__What is being asked__. Render every line of the data exactly as written, and leave out the pictures.

__Data provided__.
◆ ◆ ◆ ◆
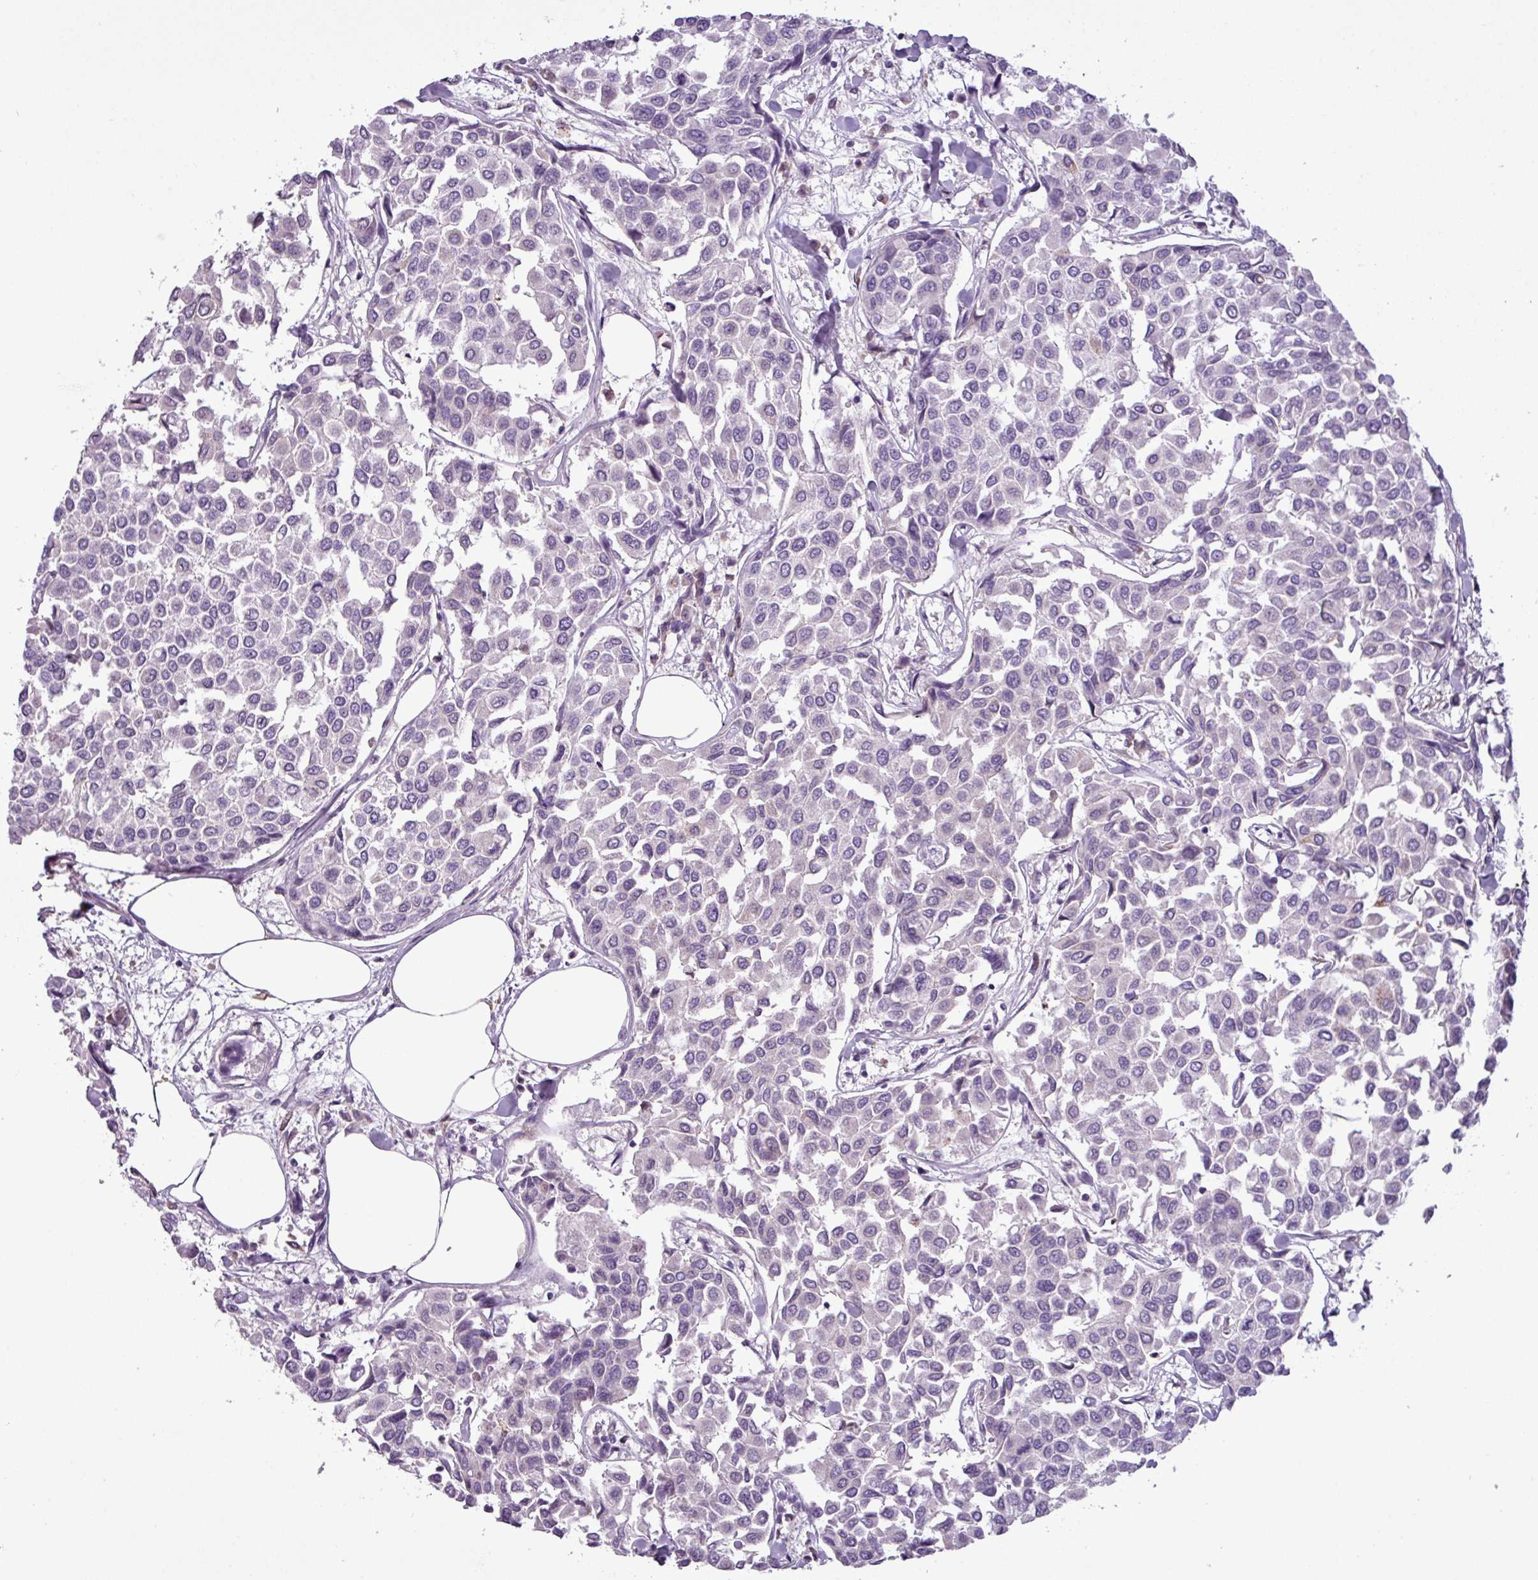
{"staining": {"intensity": "negative", "quantity": "none", "location": "none"}, "tissue": "breast cancer", "cell_type": "Tumor cells", "image_type": "cancer", "snomed": [{"axis": "morphology", "description": "Duct carcinoma"}, {"axis": "topography", "description": "Breast"}], "caption": "Micrograph shows no significant protein expression in tumor cells of invasive ductal carcinoma (breast).", "gene": "ZNF667", "patient": {"sex": "female", "age": 55}}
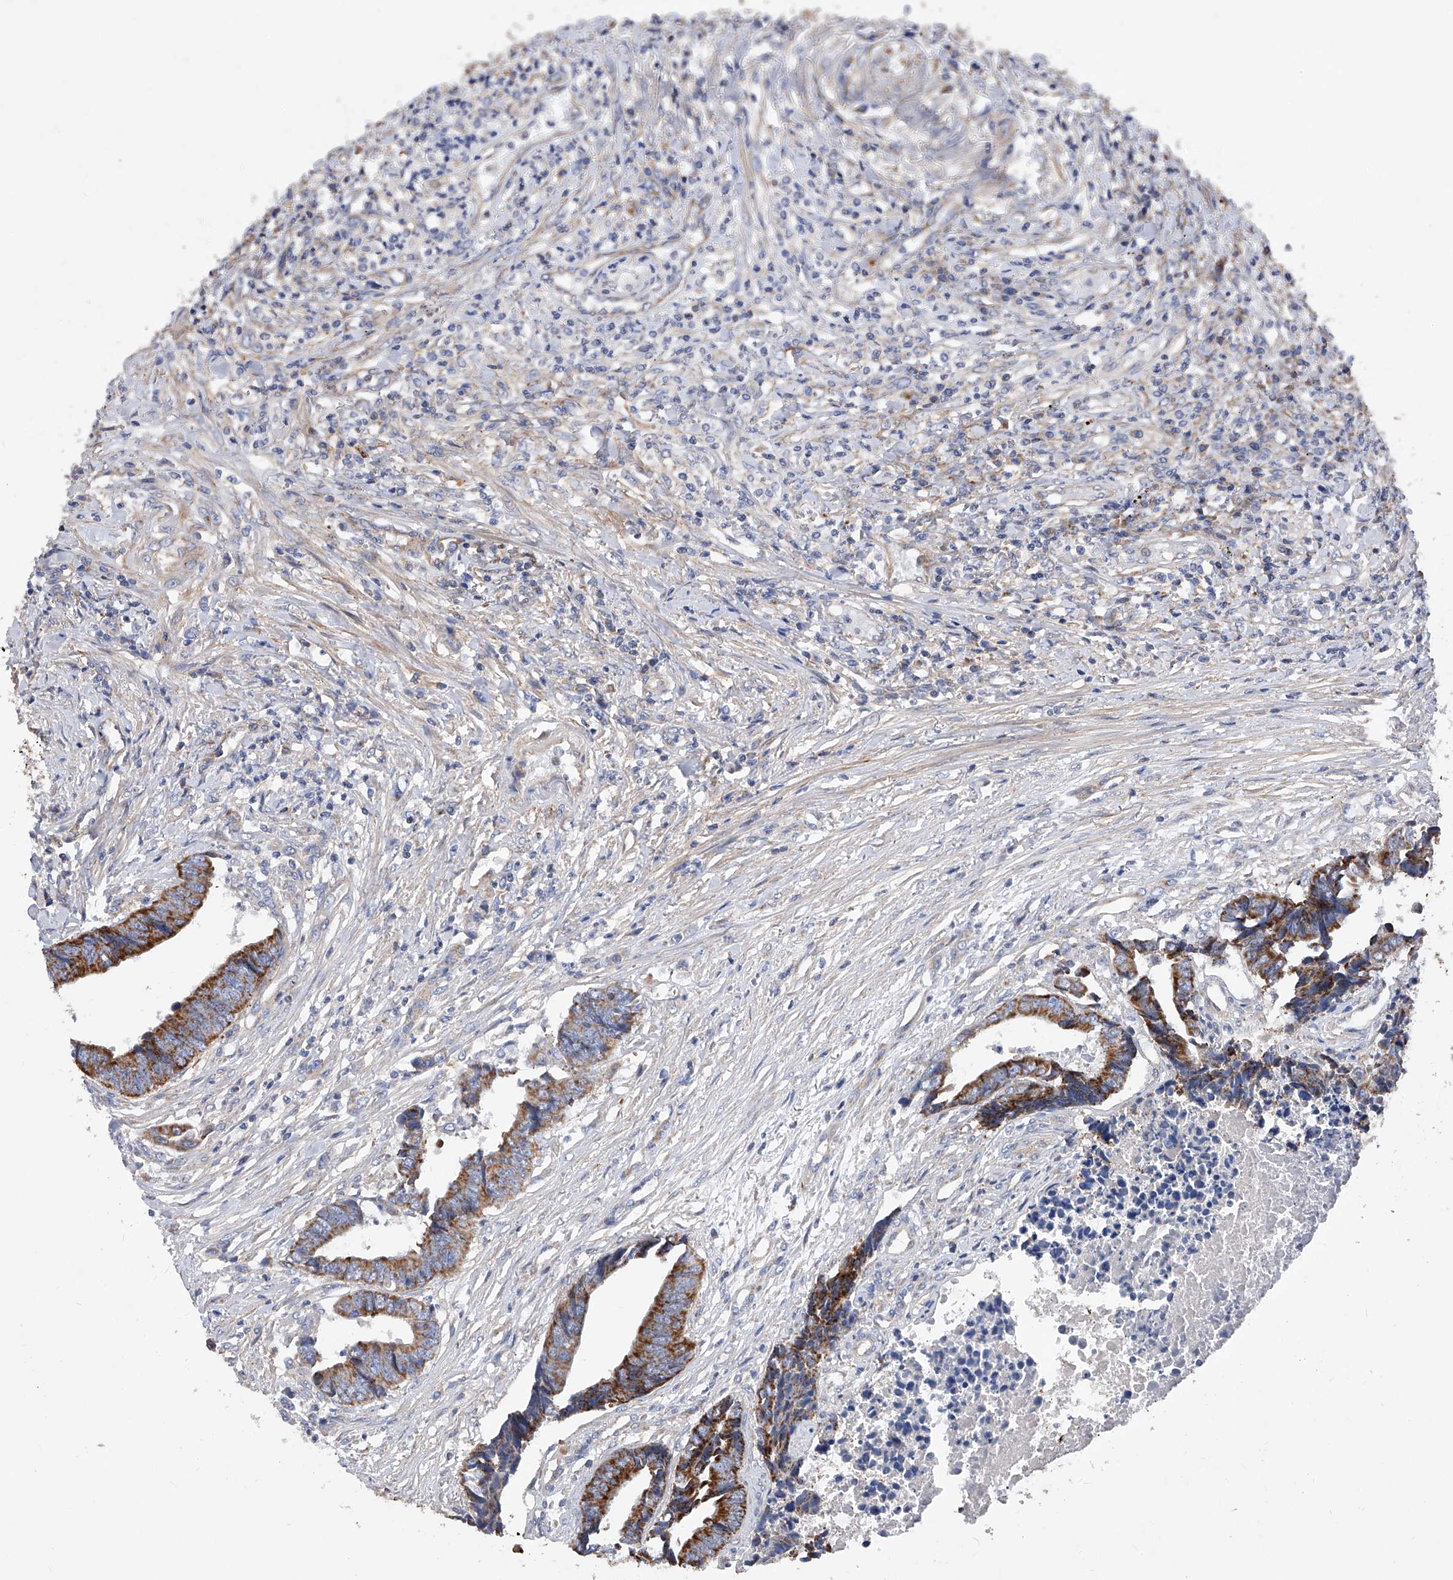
{"staining": {"intensity": "moderate", "quantity": ">75%", "location": "cytoplasmic/membranous"}, "tissue": "colorectal cancer", "cell_type": "Tumor cells", "image_type": "cancer", "snomed": [{"axis": "morphology", "description": "Adenocarcinoma, NOS"}, {"axis": "topography", "description": "Rectum"}], "caption": "There is medium levels of moderate cytoplasmic/membranous staining in tumor cells of colorectal cancer (adenocarcinoma), as demonstrated by immunohistochemical staining (brown color).", "gene": "PDSS2", "patient": {"sex": "male", "age": 84}}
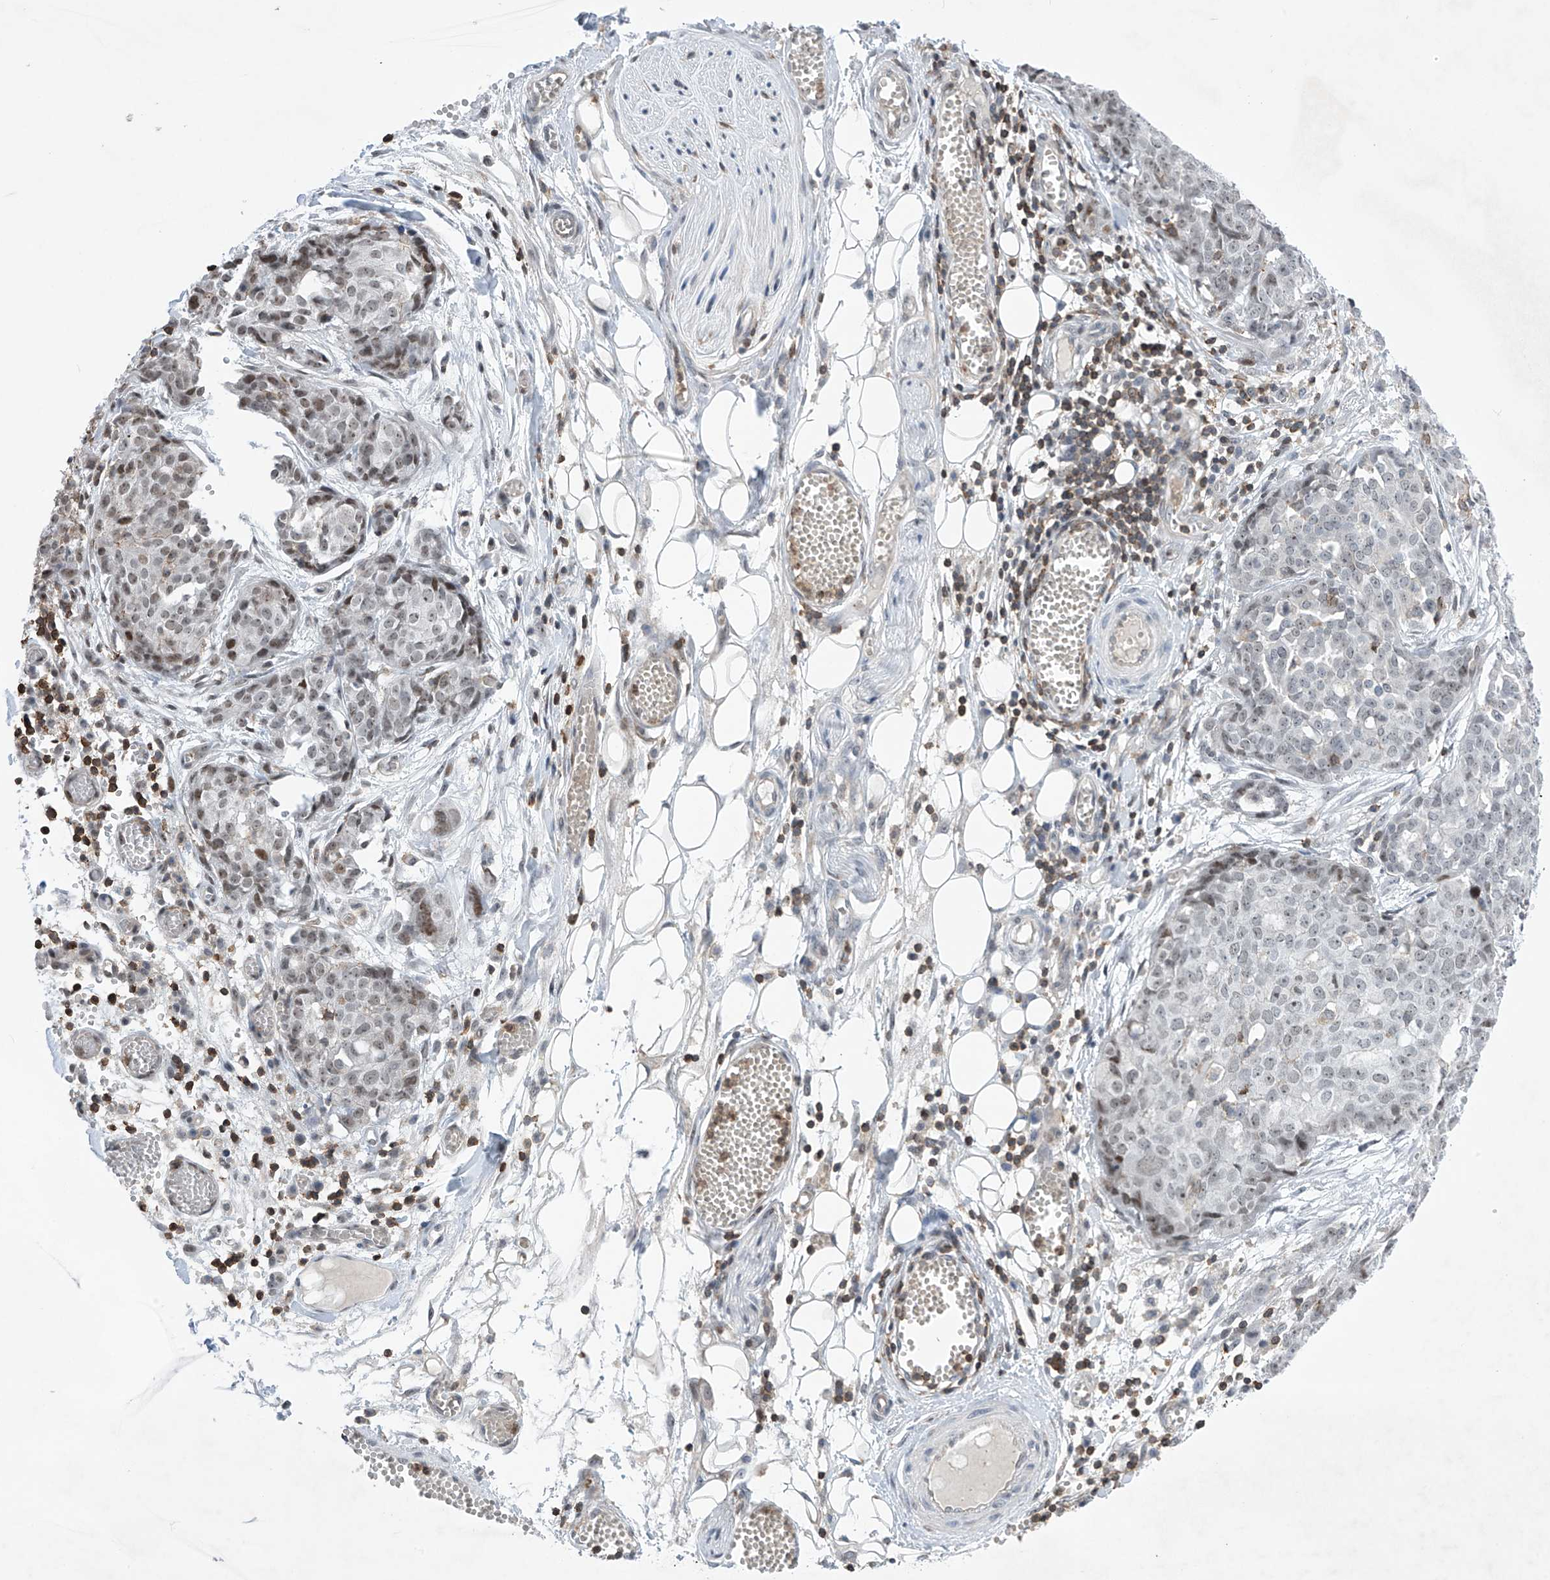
{"staining": {"intensity": "weak", "quantity": "25%-75%", "location": "nuclear"}, "tissue": "ovarian cancer", "cell_type": "Tumor cells", "image_type": "cancer", "snomed": [{"axis": "morphology", "description": "Cystadenocarcinoma, serous, NOS"}, {"axis": "topography", "description": "Soft tissue"}, {"axis": "topography", "description": "Ovary"}], "caption": "Immunohistochemistry of serous cystadenocarcinoma (ovarian) shows low levels of weak nuclear staining in approximately 25%-75% of tumor cells. (DAB = brown stain, brightfield microscopy at high magnification).", "gene": "MSL3", "patient": {"sex": "female", "age": 57}}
◆ ◆ ◆ ◆
__Finished task__.
{"staining": {"intensity": "negative", "quantity": "none", "location": "none"}, "tissue": "breast cancer", "cell_type": "Tumor cells", "image_type": "cancer", "snomed": [{"axis": "morphology", "description": "Duct carcinoma"}, {"axis": "topography", "description": "Breast"}], "caption": "Micrograph shows no significant protein expression in tumor cells of invasive ductal carcinoma (breast).", "gene": "ZNF667", "patient": {"sex": "female", "age": 55}}
{"staining": {"intensity": "moderate", "quantity": ">75%", "location": "cytoplasmic/membranous"}, "tissue": "colorectal cancer", "cell_type": "Tumor cells", "image_type": "cancer", "snomed": [{"axis": "morphology", "description": "Adenocarcinoma, NOS"}, {"axis": "topography", "description": "Rectum"}], "caption": "There is medium levels of moderate cytoplasmic/membranous staining in tumor cells of colorectal cancer (adenocarcinoma), as demonstrated by immunohistochemical staining (brown color).", "gene": "PDSS2", "patient": {"sex": "male", "age": 84}}
{"staining": {"intensity": "weak", "quantity": "25%-75%", "location": "nuclear"}, "tissue": "ovarian cancer", "cell_type": "Tumor cells", "image_type": "cancer", "snomed": [{"axis": "morphology", "description": "Cystadenocarcinoma, serous, NOS"}, {"axis": "topography", "description": "Soft tissue"}, {"axis": "topography", "description": "Ovary"}], "caption": "Immunohistochemistry of serous cystadenocarcinoma (ovarian) shows low levels of weak nuclear staining in approximately 25%-75% of tumor cells. (DAB = brown stain, brightfield microscopy at high magnification).", "gene": "MSL3", "patient": {"sex": "female", "age": 57}}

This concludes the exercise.